Ma i redditi medio-alti contribuiscono in misura strabordante al gettito. I contribuenti che dichiarano almeno 55.000 euro lordi, versano al Fisco circa il 42% dell’Irpef netta complessiva. E sono appena il 5,5% del totale. Non è equo che siano esclusi dai benefici e che siano chiamati solamente a pagare. Per questo i commercialisti hanno avanzato alla premier una proposta: allargare il secondo scaglione per ricomprendervi i redditi fino a 70 mila euro.

Questo significherebbe far pagare a chi dichiara tra 50 e 70 mila euro l’aliquota del 35%.

Costi stimati per la riforma fiscale

A quanto ammonterebbe il beneficio per il contribuente? Poiché si tratterebbe di pagare l’8% in meno sopra 50 mila euro, il risparmio d’imposta sarebbe nell’ordine di 80 euro su ogni 1.000. Chi dichiarasse 70 mila, pagherebbe 1.600 euro in meno. Grosso modo, il risparmio sarebbe di un decimo rispetto alla media di quanto versato attualmente da questa fascia di reddito. E il costo per lo stato? Considerato che nella fascia 55-75 mila (ok, non è perfettamente coincidente con quella ipotizzata) vi rientri 1 milione di contribuenti per circa 17 miliardi di Irpef versata, deduciamo che sarebbe all’incirca sugli 1,7 miliardi.
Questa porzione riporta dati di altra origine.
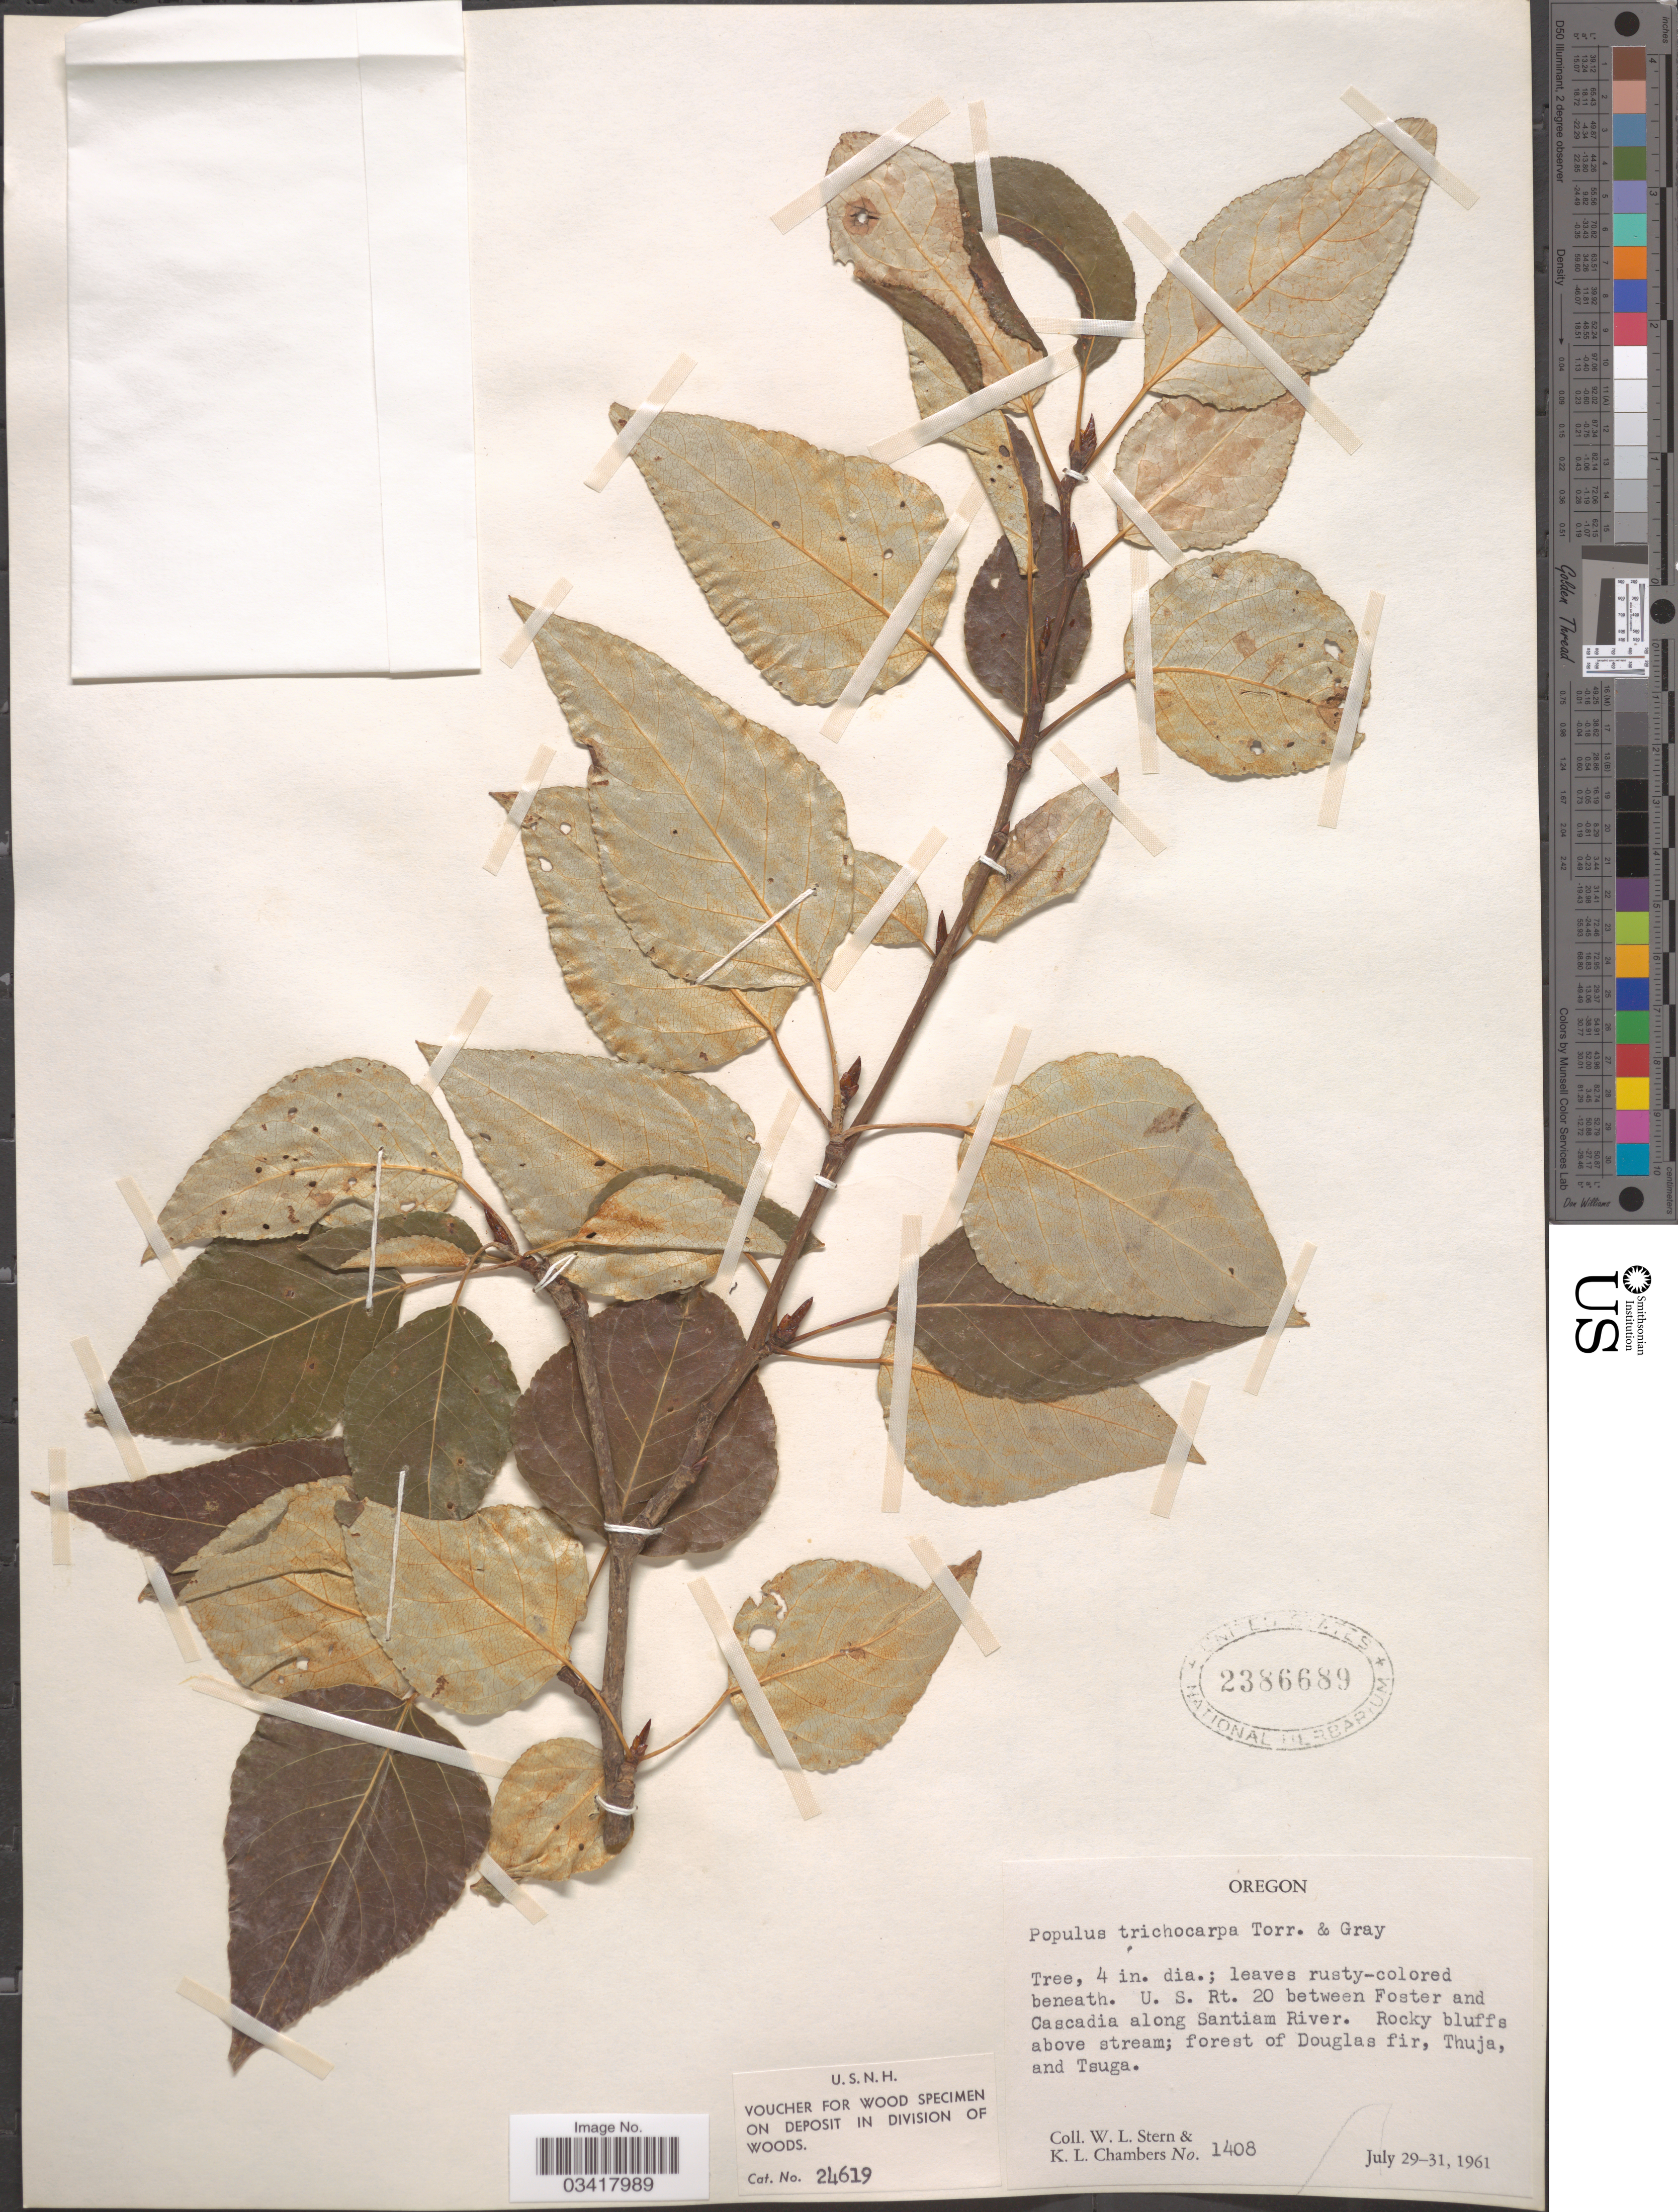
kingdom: Plantae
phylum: Tracheophyta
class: Magnoliopsida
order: Malpighiales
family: Salicaceae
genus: Populus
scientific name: Populus trichocarpa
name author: Torr. & A. Gray ex W. Hook.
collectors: W. L. Stern & K. Chambers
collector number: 1408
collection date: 1961-07-29/1961-07-31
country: United States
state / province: Oregon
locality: U. S. Rt. 20 between Foster and Cascadia along Santiam River.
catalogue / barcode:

Il costo sarebbe limitato, mentre l’ipotesi alternativa di abbassare l’aliquota del 43% al 35% risulterebbe più onerosa, avvertono i commercialisti. In effetti, per i numeri sopra accennati, emergerebbero minori incassi per lo stato almeno quattro volte tanto. Sul piano politico, anche la proposta dei commercialisti richiede coraggio. Il governo verrebbe facilmente tacciato di favorire “i ricchi”. Poco importa se quest’anno ha ridotto l’imposta solamente alla fascia medio-bassa.

Aliquota Irpef 35% estesa al terzo scaglione e/o abbassata

Ci potrebbero essere sempre soluzioni miste. Una potrebbe consistere nell’estendere ai redditi fino a 70.000 euro (o altra soglia) l’aliquota del 35% e contemporaneamente abbassare quella del 43% di qualche punto. Si potrebbe anche estendere il secondo scaglione, come suggerito dai commercialisti, riducendo al contempo l’aliquota del 35%. Non ci sono limiti alla fantasia, mentre ve ne sono per i conti pubblici. Il governo non può permettersi un taglio delle tasse in deficit, ma questo richiede interventi sul fronte della spesa di difficile realizzazione in Italia. Tra l’altro, una manovra correttiva limiterebbe ulteriormente i già strettissimi margini disponibili tra le pieghe del bilancio.